Many services depend on state funding.

The Developmental Disabilities Assistance and Bill of Right Act defines a developmental disability is a severe, chronic disability attributable to a mental or physical impairment manifested before the person attains age 22, and which is likely to continue indefinitely. It must also result in substantial limitation in three or more of the following areas: Self-care, receptive and expressive language, learning, mobility self-direction, capacity for independent living and economic self-sufficiency. A person with this type of disability needs individually planned and coordinated care, treatment or other services for an extended period which is usually lifelong.

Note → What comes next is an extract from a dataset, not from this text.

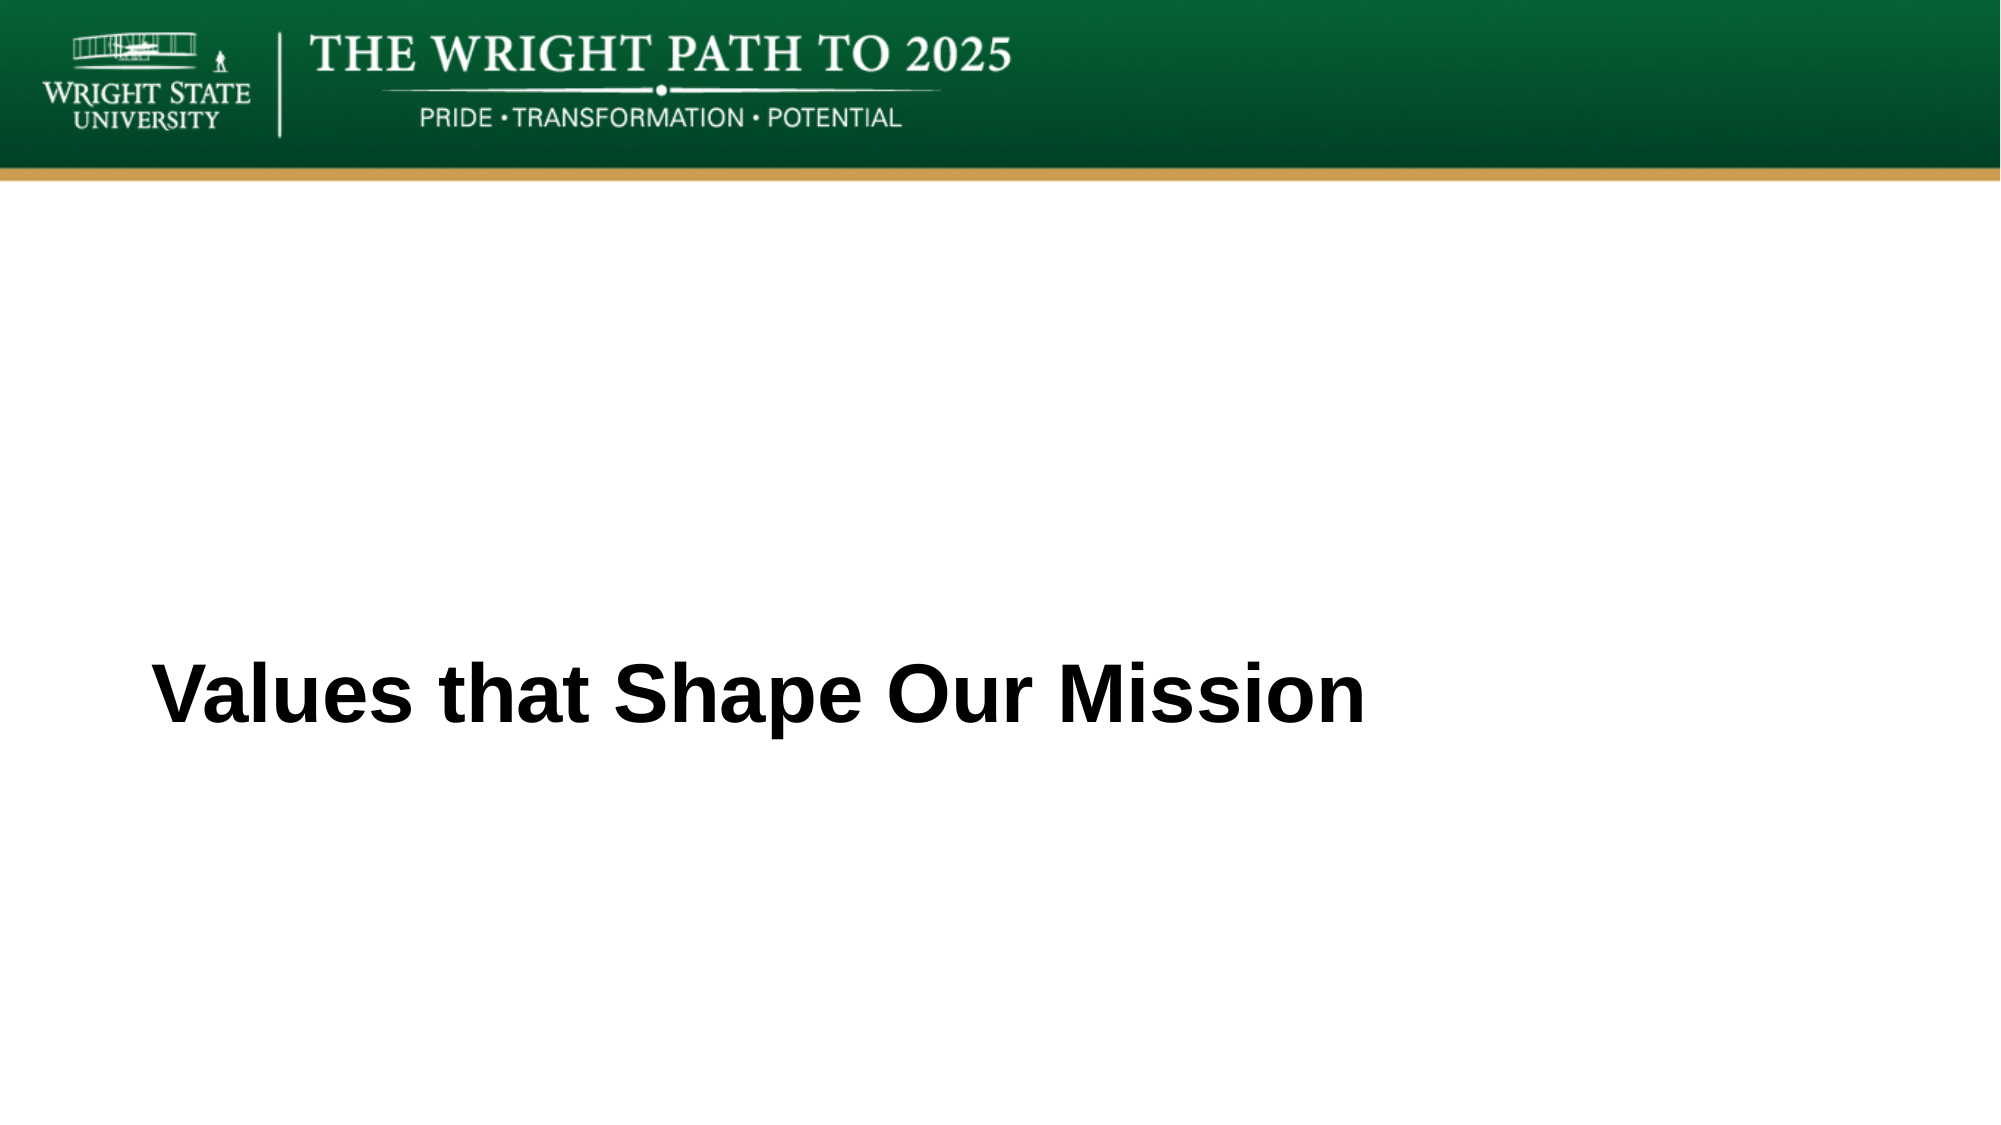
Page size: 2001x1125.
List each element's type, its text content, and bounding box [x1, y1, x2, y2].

picture [0, 0, 2001, 1125]
title Values that Shape Our Mission [136, 280, 1862, 749]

Sunflower Diversified Services is a non-profit services provider to developmentally disabled adults and children in Barton, Pawnee, Stafford, Rice and Rush counties. Sunflower and similar agencies provide a variety of services that can help people with disabilities live more independently, Makings said.

Residential services are whatever level of support an adult needs to live in their own home or the most independent setting possible. It may be something as simple as finding someone to assist the person for a few hours a week with budgeting or shopping. Other adults are able to live in their own home, but only with the help of 24-hour staff.

Makings said young people coming out of high school and older adults who live with their elderly parents are among those who could live independently with the right service, but instead find themselves on waiting lists in many cases.

"Another kind of residential support is supportive home care, provided in the home for kids or adults," she said. In these cases, staff go to the caregivers’ homes and assist the clients in leaning to take care of selves. They may also help family learn to deal with disabilities.

Employment support is another type of service. Some people find employment with their service provider; others may qualify for a job coach or vocational rehabilitation services.


While another group has teams walking the length of the state, Sunflower Diversified Services is joining a group effort that could circumnavigate the globe. The public is invited to help people with developmental disabilities by joining "Walk a Mile in My Shoes."

Advocacy coordinator Mary Lou Warren said the statewide effort is bringing awareness for the more than 4,500 adults and children with developmental disabilities who are on the waiting for services. "Help us reach the goal of walking around the world this year — 24,902."

To participate, pick up a packet at one of the Sunflower Diversified Services offices, at 8823 4th or 1521 K-96. Log the miles you walk, run or roll and report them by April 26.

The public can also attend a group walk from 1-4 p.m. on Sunday, April 10, at Veterans Memorial Park.

This is not a fundraiser, Warren said. Last year Sunflower joined Interhab, the statewide advocacy group for people with developmental disabilities, in another walking event.

"Last year we did a relay," she said. Since the goal was to raise awareness for the 4,500 Kansas residents with developmental disabilities on waiting lists for services, the first year’s goal was to log 4,500 miles. They surpassed that, with 16,000 miles. So, sponsors decided to go global with their 2011 goal.

There are prizes such a bracelets and sports bottles for those who submit miles and attend the April 10 walking event. Everyone who hands in a log sheet will have a chance to win more prizes.